(Input material begins)

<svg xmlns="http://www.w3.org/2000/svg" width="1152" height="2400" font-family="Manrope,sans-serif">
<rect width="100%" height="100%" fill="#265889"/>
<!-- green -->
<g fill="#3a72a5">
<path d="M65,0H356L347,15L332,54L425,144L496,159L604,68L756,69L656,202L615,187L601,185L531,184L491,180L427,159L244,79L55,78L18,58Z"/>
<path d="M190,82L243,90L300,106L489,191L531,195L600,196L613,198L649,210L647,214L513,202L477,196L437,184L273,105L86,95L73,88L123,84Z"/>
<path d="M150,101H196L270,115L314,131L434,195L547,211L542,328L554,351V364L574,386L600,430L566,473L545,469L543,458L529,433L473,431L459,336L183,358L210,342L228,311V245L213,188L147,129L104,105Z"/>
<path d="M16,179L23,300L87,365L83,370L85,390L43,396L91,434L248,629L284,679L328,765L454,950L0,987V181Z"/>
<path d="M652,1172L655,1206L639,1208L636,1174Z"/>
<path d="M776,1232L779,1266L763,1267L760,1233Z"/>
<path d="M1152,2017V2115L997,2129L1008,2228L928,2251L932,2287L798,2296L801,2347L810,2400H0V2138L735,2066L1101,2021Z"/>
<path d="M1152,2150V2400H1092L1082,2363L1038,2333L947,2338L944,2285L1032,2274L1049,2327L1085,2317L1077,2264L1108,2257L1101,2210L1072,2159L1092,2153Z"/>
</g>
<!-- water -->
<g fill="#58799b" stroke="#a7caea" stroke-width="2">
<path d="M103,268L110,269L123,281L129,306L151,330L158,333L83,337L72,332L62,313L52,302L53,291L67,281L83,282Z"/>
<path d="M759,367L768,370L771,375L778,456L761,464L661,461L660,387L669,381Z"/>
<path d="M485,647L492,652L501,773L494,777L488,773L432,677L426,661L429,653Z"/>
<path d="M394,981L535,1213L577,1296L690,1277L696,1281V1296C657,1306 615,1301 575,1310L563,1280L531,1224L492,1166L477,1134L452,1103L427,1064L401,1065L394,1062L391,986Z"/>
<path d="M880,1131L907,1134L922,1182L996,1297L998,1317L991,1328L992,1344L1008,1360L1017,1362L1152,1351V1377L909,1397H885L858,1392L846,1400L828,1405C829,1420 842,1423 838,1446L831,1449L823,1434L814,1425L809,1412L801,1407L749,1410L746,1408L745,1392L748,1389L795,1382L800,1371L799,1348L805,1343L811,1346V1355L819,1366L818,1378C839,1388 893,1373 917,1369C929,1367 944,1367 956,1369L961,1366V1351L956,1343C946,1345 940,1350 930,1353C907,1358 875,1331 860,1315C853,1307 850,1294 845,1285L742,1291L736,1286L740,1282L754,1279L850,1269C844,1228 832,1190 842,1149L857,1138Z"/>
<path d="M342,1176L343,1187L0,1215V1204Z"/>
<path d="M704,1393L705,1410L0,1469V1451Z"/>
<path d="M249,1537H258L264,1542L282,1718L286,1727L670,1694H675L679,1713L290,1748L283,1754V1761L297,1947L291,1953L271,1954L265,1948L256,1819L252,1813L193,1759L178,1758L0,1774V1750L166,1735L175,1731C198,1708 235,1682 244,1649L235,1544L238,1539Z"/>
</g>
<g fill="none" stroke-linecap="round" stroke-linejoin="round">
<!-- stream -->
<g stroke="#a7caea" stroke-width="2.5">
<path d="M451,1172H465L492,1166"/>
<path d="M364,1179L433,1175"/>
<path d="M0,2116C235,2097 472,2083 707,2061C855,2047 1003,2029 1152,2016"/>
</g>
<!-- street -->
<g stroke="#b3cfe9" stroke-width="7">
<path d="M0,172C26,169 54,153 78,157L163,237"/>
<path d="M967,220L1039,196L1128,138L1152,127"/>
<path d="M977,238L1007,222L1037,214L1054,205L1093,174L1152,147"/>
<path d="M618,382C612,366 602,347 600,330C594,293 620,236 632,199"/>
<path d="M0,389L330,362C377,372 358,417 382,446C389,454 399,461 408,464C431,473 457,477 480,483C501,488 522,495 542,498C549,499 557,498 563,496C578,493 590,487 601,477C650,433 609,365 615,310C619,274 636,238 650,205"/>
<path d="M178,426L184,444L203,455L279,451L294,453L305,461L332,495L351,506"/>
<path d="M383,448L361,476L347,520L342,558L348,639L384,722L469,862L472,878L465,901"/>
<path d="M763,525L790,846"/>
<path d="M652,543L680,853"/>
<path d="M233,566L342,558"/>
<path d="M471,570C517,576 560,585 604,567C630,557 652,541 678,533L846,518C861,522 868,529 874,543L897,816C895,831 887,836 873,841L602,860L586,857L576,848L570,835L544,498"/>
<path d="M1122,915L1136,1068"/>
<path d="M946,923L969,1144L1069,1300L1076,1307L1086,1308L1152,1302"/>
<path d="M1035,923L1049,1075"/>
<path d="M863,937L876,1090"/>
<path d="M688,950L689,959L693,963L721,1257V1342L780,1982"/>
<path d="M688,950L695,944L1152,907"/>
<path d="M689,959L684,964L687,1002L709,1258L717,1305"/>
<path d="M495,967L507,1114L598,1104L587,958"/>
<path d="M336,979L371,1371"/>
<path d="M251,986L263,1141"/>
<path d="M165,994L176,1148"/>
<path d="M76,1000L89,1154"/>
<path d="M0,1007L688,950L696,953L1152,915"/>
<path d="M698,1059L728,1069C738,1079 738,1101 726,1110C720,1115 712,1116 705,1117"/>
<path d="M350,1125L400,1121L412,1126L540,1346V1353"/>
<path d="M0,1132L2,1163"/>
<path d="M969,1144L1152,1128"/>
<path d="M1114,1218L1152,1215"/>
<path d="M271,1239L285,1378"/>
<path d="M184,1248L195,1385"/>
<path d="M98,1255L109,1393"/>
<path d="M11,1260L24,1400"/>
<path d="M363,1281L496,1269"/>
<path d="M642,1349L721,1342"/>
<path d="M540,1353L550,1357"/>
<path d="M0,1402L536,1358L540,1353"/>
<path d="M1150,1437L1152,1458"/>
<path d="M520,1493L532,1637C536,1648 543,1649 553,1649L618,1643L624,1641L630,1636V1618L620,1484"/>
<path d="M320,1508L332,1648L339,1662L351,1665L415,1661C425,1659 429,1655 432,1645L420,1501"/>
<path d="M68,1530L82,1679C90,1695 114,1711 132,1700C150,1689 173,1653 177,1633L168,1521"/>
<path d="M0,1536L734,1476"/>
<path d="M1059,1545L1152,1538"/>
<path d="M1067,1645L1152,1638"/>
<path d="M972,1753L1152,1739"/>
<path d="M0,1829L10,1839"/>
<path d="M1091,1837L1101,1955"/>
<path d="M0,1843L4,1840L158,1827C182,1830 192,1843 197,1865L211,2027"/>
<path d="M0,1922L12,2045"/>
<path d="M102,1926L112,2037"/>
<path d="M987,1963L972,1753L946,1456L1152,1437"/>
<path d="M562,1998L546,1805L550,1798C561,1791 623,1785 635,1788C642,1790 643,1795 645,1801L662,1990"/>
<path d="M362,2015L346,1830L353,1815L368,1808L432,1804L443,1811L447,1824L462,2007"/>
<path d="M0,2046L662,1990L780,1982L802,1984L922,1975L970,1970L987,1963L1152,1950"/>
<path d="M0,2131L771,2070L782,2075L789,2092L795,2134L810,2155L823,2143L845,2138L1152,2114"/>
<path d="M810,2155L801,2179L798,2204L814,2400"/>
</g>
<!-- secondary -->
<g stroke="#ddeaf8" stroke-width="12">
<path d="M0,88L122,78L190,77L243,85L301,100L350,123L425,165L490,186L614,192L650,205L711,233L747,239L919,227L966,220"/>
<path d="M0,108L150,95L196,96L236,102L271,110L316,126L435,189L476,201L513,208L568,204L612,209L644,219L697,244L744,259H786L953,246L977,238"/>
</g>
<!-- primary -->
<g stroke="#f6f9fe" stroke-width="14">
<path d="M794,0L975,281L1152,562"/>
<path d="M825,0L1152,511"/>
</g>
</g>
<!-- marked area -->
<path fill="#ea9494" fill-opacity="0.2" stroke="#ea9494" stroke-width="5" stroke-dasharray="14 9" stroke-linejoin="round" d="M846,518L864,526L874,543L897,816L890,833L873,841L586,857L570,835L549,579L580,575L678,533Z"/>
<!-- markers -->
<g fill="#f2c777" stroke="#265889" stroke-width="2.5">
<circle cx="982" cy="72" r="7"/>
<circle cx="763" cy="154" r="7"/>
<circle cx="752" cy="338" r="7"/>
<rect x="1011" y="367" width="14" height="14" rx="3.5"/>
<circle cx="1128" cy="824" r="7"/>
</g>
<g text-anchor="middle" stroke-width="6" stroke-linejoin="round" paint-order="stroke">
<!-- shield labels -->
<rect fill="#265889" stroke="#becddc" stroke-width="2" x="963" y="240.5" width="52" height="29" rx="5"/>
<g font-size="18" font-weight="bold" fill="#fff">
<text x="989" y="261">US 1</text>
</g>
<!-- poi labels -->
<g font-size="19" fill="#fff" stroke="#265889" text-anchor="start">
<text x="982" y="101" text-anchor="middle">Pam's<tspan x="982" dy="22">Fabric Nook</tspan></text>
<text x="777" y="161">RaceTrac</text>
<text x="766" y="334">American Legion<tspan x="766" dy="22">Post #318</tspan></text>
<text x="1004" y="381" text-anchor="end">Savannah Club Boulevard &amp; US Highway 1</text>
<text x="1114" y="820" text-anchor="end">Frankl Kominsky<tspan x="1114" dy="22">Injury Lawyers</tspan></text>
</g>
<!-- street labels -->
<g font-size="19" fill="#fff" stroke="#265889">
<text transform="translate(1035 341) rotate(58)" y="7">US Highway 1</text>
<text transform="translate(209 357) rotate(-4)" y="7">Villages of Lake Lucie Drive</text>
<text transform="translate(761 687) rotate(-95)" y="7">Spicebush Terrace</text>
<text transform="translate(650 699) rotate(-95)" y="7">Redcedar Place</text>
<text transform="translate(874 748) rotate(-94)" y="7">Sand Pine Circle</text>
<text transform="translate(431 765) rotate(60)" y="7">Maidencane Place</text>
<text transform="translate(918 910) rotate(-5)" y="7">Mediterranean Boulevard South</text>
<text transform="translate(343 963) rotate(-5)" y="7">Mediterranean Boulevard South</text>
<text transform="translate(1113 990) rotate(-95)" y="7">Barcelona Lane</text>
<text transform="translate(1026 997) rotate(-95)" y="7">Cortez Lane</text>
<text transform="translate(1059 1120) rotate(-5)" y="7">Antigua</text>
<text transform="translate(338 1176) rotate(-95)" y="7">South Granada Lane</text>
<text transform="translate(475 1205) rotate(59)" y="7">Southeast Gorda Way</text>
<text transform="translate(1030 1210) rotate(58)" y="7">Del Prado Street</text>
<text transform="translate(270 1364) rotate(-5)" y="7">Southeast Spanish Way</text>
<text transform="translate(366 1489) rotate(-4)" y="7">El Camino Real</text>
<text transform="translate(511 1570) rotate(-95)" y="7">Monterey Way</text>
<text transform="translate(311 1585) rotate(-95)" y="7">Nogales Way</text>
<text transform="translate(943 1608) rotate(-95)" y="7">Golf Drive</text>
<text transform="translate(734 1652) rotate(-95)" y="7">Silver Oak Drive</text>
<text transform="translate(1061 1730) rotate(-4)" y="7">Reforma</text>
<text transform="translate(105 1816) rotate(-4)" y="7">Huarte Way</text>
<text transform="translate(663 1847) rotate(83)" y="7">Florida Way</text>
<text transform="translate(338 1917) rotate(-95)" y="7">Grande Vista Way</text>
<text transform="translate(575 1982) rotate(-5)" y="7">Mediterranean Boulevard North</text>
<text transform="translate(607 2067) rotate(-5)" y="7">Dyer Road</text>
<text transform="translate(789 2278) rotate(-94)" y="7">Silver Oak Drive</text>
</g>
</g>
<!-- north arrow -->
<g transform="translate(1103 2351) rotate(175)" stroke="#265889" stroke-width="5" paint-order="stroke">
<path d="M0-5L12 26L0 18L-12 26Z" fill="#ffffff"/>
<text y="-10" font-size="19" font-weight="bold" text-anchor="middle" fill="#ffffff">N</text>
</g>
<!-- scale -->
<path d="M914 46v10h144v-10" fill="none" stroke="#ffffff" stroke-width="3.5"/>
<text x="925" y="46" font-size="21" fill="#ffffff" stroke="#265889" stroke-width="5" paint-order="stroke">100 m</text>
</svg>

(Input material ends)

▶ What is needed:
Count each line of the material that includes the string "none", then give only the total.

▶ Task answer:
2